By Dan Davis trekkerphoto.com
Holiday snow in store for Vail, Broncos produce lump of Christmas coal, Madoff money in Aspen
December 22, 2008 —
We’re looking at some serious snow accumulations in the Vail Valley the first part of Christmas week, so if you’re hoping Mother Nature will gift wrap some great skiing for the holidays, you may be in luck.
Forecasts call for 2 to 4 inches during the day today (Monday), another 2 to 4 inches overnight and into Tuesday, and then another 4 to 6 during the day Tuesday. That’s means we could be in store for some significant snowfall-la-la-la by Christmas Eve on Wednesday.
An even better holiday gift? Temperatures are on the rise, with highs expected to be in the low 20s the rest of the week. I’ll take it.

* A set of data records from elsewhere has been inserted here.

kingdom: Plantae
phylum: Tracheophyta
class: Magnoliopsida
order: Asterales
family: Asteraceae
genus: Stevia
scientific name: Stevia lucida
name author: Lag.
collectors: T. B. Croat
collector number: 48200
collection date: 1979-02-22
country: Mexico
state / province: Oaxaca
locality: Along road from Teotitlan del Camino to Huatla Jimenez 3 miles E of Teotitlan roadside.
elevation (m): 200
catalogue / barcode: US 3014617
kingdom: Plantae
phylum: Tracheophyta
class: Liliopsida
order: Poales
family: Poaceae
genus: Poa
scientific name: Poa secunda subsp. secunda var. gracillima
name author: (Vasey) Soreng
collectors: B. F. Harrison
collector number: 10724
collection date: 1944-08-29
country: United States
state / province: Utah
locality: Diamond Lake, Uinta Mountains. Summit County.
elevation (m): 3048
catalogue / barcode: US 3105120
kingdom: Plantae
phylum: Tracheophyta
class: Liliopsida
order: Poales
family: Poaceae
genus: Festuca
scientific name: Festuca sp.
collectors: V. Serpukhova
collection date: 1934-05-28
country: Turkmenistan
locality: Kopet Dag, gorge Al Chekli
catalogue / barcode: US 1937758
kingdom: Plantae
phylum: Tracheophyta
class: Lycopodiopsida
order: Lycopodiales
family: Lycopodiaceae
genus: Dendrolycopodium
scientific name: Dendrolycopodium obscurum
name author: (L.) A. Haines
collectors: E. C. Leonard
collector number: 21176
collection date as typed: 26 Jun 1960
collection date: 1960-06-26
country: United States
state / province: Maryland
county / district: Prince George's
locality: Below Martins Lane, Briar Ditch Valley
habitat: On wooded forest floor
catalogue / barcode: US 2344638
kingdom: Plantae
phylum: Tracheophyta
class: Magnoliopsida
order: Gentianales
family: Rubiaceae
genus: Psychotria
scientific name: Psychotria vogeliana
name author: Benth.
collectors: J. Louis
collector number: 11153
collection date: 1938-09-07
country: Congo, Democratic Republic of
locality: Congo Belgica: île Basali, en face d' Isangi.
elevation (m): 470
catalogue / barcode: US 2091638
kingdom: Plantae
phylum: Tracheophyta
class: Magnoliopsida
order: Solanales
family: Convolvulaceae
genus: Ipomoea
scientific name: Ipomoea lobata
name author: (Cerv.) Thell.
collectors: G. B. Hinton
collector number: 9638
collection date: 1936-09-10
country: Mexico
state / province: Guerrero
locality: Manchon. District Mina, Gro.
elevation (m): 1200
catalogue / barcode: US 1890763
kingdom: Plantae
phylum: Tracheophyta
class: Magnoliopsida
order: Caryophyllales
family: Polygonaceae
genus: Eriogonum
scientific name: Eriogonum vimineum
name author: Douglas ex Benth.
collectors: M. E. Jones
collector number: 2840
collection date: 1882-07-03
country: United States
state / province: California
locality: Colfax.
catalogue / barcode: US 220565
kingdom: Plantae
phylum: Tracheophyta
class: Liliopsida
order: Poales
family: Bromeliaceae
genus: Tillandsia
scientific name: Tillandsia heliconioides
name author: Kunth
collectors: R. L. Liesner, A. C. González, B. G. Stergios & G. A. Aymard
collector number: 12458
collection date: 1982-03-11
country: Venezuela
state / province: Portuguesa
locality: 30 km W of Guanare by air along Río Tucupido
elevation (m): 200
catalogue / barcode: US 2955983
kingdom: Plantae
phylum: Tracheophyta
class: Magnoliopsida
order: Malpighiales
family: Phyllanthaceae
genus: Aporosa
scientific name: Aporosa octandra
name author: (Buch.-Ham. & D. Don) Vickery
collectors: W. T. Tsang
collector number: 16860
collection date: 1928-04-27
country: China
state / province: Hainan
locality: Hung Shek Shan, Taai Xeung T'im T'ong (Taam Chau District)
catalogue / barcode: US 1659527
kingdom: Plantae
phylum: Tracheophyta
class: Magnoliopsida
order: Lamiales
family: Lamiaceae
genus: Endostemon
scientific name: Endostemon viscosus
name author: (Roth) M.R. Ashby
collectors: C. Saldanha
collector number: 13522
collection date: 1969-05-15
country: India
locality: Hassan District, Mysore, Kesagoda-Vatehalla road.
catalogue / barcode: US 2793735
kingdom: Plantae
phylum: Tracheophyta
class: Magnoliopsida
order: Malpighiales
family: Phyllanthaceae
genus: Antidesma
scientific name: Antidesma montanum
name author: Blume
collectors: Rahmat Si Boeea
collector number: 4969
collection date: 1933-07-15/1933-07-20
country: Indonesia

On Saturday I got out for Day 8 of my 2008-09 ski season. After dropping my two oldest boys at Vail Devo (our excellent snow sports developmental team run by Vail Ski School), I headed up Chair 6 and tried to jump on Chair 11. It was apparently frozen and not yet running.
So I headed over the Chair 10 (now a new high-speed quad), warming up on a fairly soft Log Chute run on the way (padded by about 6 inches new overnight Friday). When I got on the chairlift I noticed the temp was hovering right around 2 degrees Fahrenheit.
Whatever. I experienced much worse as a kid skiing western Pennsylvania. And I never had anything like Highline – the run below me on Chair 10 – to ease the pain. I explored the trees on skier’s left on Highline, quickly finding that the snow was super soft in places and quite wind-blow, set up and firm in others. Again, beats the ice of Blue Knob in western PA.
A Whiskey Jack (the run, not a shot to fortify me that early, although it might have been a good call) and another frosty lift ride (Chair 11 had finally thawed out) and I was headed into the trees skier’s right on Wow in Sun Down Bowl.
There the protection of the flora had kept the snow nice and light until I broke into the open and back into the chop. Plus the wind was high and the visibility was low. Back to the front side and some of the best snow on the mountain: Spruce Face and 38, the run named for former President Gerald R. Ford that drops down right onto the Vista Bahn. And I called it a day. My frozen kids had to keep skiing.
So the good news is the snow will keep falling this week but the temps will be rising. A great combo.
Nothing, however, will heat up the Denver Broncos season of woe, especially not a trip to San Diego. Despite leading their division by three games with three to play, the Donkeys found a way to stumble at a frigid Mile High Stadium Sunday and now must play the Chargers in a winner-take-all contest for the playoffs.
The Broncos are a pretty bad – or at best mediocre football team – and one that really doesn’t deserve to be in the playoffs. They may shock us Sunday, winning another game they’re not supposed to while kicking away the easy ones, but I seriously doubt it.
And if they do win it’s for the right to get stomped in the first round by the likes of the Indianapolis Colts (for their third time in the playoffs this decade). No thanks, I’m skiing on Sunday.
Of course, things could be worse for our local sports franchises. Word is the owners of the New York Mets were caught up in Bernard Madoff’s alleged massive Ponzi scheme, and, according to the Aspen papers, a lot of people in Colorado ski country also may have been victimized.
The ripple effects of Madoff’s massive alleged fraud in which up to $50 billion of investors’ assets have disappeared are reaching all the way to Aspen, where Glitter Gulch’s large and wealthy Jewish community is reeling from the news. I’m betting there are some victims with Vail Valley ties as well.
According to the Aspen Times, many members of Aspen’s three Jewish congregations were victims of Madoff’s massive alleged fraud, which could have major implications for the ski town’s already reeling real estate industry.
While Aspen’s alleged victims were understandably tight-lipped and embarrassed about being caught up in Madoff’s web, according to the Times, it’s apparent that some big names are likely to surface as more details become available.
The paper reported real estate and media mogul Mortimer Zuckerman — owner the New York Daily News and the U.S. World & News Report — sold his Red Mountain home near Aspen for $9 million a month ago and may be one of Madoff’s victims.
A charitable trust controlled by Zuckerman may have been drained by the scheme.
“I never knew Mr. Madoff, never heard of him, and then last Friday I get the notice that the entire fund has been lost because of Mr. Madoff’s activities,” Zuckerman told Business Week earlier this week. “So, obviously, it’s going to affect the ability of this [charity] to do more things. Thirty million is a lot of money that I intended to spend for the welfare of others.”